“Drakula” Oyunu: İyilik, Kötülük ve Ölümsüzlük Üzerine Felsefi Bir Yolculuk
Okan Bayülgen’in yazıp yönettiği ve başrolünde yer aldığı “Drakula”, Bram Stoker’ın klasik eserinden ilham alarak iyilik, kötülük ve ölümsüzlük temalarını yeniden ele alıyor. Felsefi derinliği, çarpıcı prodüksiyon detayları ve tarihi figürlere yaptığı göndermelerle, oyun izleyicilere sıradan bir tiyatro deneyiminden çok daha fazlasını sunuyor.
Trende Başlayan Bir Hikâye
Oyun, 1973 yılının son gününde bir tren yolculuğu ile başlıyor. İzleyiciler, koltuklarının trenin bir parçası olarak tasarlandığı bu deneyimde, hikâyeye fiziksel olarak dahil oluyor. Tren, Drakula’nın şatosuna doğru ilerlerken, ünlü vampir avcısı Van Helsing (Hayko Cepkin), Mina (Gizem Erdem), Jonathan (Devrim Özder Akın) ve Lucy (Cüneyt Üstün), Drakula’yı görmek için bu yolculuğa çıkıyor.
Bayülgen’in modern yorumunda, karakterler artık vampirleşmiş durumda. Van Helsing, Drakula’yı sorgularken, seyirciye adalet, insanlık ve ölümsüzlük kavramlarını sorgulatan bir dizi soruyla karşı karşıya kalıyor.
Felsefi Bir Zemin Üzerinde Tiyatro
Bayülgen, “Drakula” oyununda felsefi bir temel inşa ediyor. Oyun, iyilik ve kötülük arasındaki bulanık çizgiyi, adalet ve ahlaki değerler üzerinden sorguluyor. Van Helsing’in Drakula’ya karşı mücadelesi, sadece fiziksel bir savaş değil, aynı zamanda inanç ve bilimin çatışmasını da yansıtıyor.
Drakula’nın ölümsüzlük arayışı ile Van Helsing’in ölümlülüğü anlamlandırma çabası, oyunun ana eksenlerinden biri. Bayülgen, bu iki karakterin mutsuzluklarını ve içsel çatışmalarını izleyiciye aktarırken, asıl canavarın kim olduğu sorusunu yöneltiyor.

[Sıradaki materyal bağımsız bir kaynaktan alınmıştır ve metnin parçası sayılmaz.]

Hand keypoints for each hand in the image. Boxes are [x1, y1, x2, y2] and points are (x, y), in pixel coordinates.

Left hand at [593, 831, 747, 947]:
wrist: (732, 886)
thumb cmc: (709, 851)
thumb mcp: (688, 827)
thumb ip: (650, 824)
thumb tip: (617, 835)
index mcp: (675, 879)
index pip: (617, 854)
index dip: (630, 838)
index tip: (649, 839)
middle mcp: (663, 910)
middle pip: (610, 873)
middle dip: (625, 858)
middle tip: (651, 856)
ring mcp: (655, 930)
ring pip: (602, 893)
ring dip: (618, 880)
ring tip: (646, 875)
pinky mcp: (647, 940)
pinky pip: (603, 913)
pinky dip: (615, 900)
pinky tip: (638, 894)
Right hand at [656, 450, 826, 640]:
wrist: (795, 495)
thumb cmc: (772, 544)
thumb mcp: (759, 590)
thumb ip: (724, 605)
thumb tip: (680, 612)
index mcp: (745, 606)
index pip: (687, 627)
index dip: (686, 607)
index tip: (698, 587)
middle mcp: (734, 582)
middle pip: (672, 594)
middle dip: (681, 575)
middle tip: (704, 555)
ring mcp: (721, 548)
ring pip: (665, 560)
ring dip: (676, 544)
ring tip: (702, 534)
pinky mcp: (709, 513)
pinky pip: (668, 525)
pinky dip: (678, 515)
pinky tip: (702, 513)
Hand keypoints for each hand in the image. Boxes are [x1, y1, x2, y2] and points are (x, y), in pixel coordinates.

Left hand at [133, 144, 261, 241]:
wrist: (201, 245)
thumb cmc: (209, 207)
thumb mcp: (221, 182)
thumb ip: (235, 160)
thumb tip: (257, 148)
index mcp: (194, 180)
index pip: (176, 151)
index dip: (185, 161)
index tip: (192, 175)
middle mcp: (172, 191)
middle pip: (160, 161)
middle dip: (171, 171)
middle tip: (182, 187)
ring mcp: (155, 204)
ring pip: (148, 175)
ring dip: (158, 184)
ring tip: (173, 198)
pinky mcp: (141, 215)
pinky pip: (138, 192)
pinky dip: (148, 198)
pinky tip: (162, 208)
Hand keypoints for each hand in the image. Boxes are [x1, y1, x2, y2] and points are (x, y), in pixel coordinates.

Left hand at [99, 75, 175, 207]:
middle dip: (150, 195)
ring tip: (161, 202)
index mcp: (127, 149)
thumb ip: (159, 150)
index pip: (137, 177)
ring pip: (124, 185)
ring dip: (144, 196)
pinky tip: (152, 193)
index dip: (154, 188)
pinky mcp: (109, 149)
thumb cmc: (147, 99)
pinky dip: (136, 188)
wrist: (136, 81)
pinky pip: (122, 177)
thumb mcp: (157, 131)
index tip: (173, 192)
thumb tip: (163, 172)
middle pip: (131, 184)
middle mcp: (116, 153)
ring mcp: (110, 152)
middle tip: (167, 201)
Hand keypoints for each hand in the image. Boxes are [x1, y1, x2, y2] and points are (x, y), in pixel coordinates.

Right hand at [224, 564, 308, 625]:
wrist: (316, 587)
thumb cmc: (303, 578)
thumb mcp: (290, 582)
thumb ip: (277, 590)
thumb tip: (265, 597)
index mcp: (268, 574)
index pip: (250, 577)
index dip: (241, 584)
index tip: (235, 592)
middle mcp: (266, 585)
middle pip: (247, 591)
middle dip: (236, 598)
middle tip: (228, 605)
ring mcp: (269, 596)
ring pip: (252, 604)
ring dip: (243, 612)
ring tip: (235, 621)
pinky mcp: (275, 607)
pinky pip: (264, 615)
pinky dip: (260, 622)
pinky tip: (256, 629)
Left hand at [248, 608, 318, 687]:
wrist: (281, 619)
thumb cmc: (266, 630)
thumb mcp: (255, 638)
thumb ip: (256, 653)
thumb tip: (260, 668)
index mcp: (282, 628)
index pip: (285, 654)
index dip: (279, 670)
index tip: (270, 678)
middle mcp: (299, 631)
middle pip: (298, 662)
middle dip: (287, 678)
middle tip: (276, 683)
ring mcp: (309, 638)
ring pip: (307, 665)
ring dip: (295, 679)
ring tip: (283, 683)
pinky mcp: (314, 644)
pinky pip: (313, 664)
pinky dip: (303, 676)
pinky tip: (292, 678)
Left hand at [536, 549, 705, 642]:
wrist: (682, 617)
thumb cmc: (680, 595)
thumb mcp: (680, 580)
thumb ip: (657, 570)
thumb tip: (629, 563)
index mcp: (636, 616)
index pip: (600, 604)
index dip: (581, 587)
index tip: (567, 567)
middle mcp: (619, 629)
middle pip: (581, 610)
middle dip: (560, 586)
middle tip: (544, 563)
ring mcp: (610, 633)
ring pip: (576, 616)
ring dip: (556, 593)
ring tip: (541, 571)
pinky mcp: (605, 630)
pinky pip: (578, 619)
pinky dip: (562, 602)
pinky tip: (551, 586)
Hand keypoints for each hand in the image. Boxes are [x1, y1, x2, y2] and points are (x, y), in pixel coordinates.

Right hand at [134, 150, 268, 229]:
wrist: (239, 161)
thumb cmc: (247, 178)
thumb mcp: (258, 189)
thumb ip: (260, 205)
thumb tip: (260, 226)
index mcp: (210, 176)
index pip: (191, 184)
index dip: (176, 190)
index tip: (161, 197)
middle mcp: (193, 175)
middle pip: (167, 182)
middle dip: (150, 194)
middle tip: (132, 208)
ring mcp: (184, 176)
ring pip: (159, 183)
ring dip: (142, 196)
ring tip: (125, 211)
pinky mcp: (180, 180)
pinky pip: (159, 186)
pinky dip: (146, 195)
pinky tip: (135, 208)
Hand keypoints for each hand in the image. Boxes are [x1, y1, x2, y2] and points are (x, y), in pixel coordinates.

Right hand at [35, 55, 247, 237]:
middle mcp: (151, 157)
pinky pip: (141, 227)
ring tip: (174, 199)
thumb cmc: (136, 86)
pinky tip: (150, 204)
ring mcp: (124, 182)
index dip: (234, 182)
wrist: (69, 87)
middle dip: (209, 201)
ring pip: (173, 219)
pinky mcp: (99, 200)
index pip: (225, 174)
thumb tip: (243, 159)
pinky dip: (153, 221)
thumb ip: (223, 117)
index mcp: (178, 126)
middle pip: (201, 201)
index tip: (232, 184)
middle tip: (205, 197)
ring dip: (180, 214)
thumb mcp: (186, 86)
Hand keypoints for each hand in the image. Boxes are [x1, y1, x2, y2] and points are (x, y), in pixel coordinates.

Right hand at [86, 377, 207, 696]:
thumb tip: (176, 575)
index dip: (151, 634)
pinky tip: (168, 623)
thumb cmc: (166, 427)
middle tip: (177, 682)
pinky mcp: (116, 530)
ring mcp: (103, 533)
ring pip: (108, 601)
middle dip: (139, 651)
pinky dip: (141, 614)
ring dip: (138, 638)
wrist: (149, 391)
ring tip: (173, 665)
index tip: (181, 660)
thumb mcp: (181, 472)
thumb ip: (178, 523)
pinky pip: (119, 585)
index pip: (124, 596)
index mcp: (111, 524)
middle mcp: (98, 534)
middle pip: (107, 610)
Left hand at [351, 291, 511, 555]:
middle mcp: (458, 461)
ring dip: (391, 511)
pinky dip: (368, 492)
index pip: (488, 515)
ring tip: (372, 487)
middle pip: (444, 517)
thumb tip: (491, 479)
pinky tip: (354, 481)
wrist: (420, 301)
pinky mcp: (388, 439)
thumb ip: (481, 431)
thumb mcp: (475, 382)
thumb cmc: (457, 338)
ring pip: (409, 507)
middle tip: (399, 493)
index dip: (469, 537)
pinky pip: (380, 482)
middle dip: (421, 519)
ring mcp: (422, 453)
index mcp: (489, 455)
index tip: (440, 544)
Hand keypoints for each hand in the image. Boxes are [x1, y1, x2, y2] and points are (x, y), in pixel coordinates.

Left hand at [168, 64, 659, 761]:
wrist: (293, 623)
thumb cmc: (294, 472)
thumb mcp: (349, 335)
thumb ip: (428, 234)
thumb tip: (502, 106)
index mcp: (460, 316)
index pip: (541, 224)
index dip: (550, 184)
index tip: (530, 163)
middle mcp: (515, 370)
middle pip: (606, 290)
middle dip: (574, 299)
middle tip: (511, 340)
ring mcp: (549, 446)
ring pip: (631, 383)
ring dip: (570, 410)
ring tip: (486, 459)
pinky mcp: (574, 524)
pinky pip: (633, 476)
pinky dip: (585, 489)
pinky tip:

Görsel Zenginlik ve İkonik Detaylar
Prodüksiyon, etkileyici görseller ve canlı müzikle izleyiciyi büyülüyor. 1970’lerin ikonik şarkılarının canlı çalındığı orkestrada, Ahmet Güvenç, Uraz Kıvaner, Ayhan Öztoplu, Sertan Küley ve Murat Tükenmez gibi usta isimler yer alıyor. Sahnedeki sol ekranlarda yer alan canlandırmalar, hikâyeyi zenginleştirirken geçmiş ve şimdi arasında görsel bir köprü kuruyor.
Şatodaki zombi otomatlar, oyunun sembolik unsurlarından biri olarak dikkat çekiyor. Günlük yaşamın mekanikleşmesine göndermede bulunan bu figürler, Aldous Huxley’nin “Cesur Yeni Dünya” romanına atıfta bulunarak izleyicilere tektipleşme ve bireysellik üzerine düşünme fırsatı sunuyor.
Tarih ve Edebiyatla İç İçe
Oyun, Caravaggio’dan Johann Sebastian Bach’a, Emily Gerard’dan Otmar Von Verschuer’e kadar pek çok tarihi ve edebi figüre yer veriyor. Bu isimler, hikâyenin felsefi boyutunu güçlendirmekle kalmıyor, aynı zamanda karakterlerin motivasyonlarına ve dünyalarına derinlik katıyor.
Van Helsing karakteri, Hollywood’daki geleneksel vampir avcısı imajının ötesine geçerek bilim, din ve ahlak arasında bir denge kurmaya çalışıyor. Drakula ise, ölümsüzlük arzusuyla insanlığın anlamını sorgulayan bir figür olarak karşımıza çıkıyor.
İzleyiciye Felsefi Bir Davet
“Drakula”, yalnızca bir tiyatro oyunu değil, aynı zamanda derinlemesine düşünmeyi ve sorgulamayı teşvik eden bir felsefi yolculuk. Bayülgen’in yaratıcı dokunuşları, tarihi ve edebi temaları harmanlayarak izleyiciye unutulmaz bir deneyim sunuyor. Oyunun sonunda, iyilik ve kötülüğün ne anlama geldiği ve asıl canavarın kim olduğu soruları, seyircinin zihinlerinde yankılanıyor.